While the mid-80's were definitely a different time, I can't even put into words the feelings I had when I had the opportunity to use a computer. In sixth grade, Benjamin Franklin Elementary school had a TRS-80 on an AV cart, which is to say the computer sat on the shelf while the TV was on top of it. If you were sitting in a chair in front of it, you had to crane your neck up to see what you were doing. But pecking in stuff like this blew my mind:
10 CLS
20 PRINT "WHAT'S YOU NAME?"
30 INPUT N$
40 PRINT "HELLO ";N$
That was magical. In grade seven, in middle school, I was able to get an extra period here and there in the computer lab, where we had a room full of IBM PC Jr.'s, and it was never enough time. The teacher suggested he would look into me getting one as a loaner for the summer, but it never happened. I would stare at the ads in computer magazines for hours wishing that I had one. Finally, the next year, my dad gave me an 8-bit Atari computer (with a cassette tape drive!) that he received for going to a time share presentation or something. Shortly thereafter I wrote my first program, a text-based Wheel of Fortune game.

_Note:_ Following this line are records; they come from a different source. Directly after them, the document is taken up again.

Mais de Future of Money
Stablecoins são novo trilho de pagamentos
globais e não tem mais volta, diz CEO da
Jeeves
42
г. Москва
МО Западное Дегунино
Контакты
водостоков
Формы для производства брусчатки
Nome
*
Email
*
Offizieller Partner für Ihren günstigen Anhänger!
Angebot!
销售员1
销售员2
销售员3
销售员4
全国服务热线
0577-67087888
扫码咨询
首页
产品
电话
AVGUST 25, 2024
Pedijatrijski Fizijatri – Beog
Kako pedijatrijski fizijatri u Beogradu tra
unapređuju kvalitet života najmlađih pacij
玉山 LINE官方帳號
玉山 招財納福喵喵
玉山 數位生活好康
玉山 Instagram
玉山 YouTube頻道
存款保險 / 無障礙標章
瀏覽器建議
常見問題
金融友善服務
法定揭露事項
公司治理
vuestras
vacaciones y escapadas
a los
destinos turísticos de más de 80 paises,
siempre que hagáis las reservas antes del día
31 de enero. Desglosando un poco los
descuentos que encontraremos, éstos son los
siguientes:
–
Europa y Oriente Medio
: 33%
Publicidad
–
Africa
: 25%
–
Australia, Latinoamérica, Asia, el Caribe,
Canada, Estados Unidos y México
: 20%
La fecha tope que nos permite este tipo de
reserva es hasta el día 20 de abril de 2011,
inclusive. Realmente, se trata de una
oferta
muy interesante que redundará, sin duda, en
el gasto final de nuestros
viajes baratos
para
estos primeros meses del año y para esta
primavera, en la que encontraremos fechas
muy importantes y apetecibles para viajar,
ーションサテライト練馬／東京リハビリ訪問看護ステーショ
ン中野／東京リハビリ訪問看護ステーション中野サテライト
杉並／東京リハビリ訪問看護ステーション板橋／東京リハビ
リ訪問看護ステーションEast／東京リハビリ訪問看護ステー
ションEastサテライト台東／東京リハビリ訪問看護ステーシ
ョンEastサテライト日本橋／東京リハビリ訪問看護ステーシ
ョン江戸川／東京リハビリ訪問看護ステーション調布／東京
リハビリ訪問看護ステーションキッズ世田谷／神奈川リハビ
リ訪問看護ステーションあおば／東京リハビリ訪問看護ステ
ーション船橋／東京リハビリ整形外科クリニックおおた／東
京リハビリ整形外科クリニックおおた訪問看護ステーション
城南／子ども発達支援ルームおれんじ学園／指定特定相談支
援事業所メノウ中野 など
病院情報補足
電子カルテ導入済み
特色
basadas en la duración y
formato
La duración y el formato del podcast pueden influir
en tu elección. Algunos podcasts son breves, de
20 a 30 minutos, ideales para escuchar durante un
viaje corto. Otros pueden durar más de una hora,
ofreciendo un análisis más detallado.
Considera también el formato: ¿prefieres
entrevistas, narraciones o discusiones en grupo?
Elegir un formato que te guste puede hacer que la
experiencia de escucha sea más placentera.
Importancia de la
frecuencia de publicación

Grownups mostly seemed to treat my strong desire to create things with computers as an inconvenience, and I'm still resentful about that. Now I'm a parent, and my son is in many ways like me. He can't get enough time. For awhile I was concerned about this because Simon was largely passive, playing games and sims by downloading things, but he has pivoted to use much of his time creating things. Games like Planet Coaster, Parkitect and Minecraft are inherently creative endeavors. So while he's not writing programs, he is being creative, and I think there's enormous value in that.
But the problem is that he spends too much time behind the screen, to the extent that it results in poor behavior when it's time to disengage. It does look like addict behavior, when he gets angry because he can't get just one more hit. It was becoming particularly problematic in the evenings before bed. There was always one more thing that he wanted to do, and it didn't take long before the shouting began.
We were not well aligned about the solution to this. Some of his challenge is that he struggles to transition between things, a very typical thing for ASD kids, so you try to mitigate that with timers and schedules and such. Diana wanted him to have some visual cues indicating his time was up. I wanted to take the blunt force approach, by making the Internet router simply turn off access for him at a certain time. I want him to be accountable and learn responsibility and not have guard rails for everything. Unsurprisingly, his therapist suggested we do both, and give him the warnings (we're telling him to set a timer) in the short term, and eventually let him own it without warnings.
Three nights in, this is working pretty well. He can't argue with the machine cutting off access, because the machine doesn't care. The positive is that he's owning it, with relatively little discomfort. The negative is that it feels crappy that when it's his human parents directing him, he resists and is often disrespectful about it. But whatever, it's not delaying bedtime activities, so it's a win.
I still want to make sure that he gets to exercise his creativity, because I see it's important to him, and I know what that feels like. I understand the intensity of his feelings. But I also want him to do other things, and I think we've got a path there now.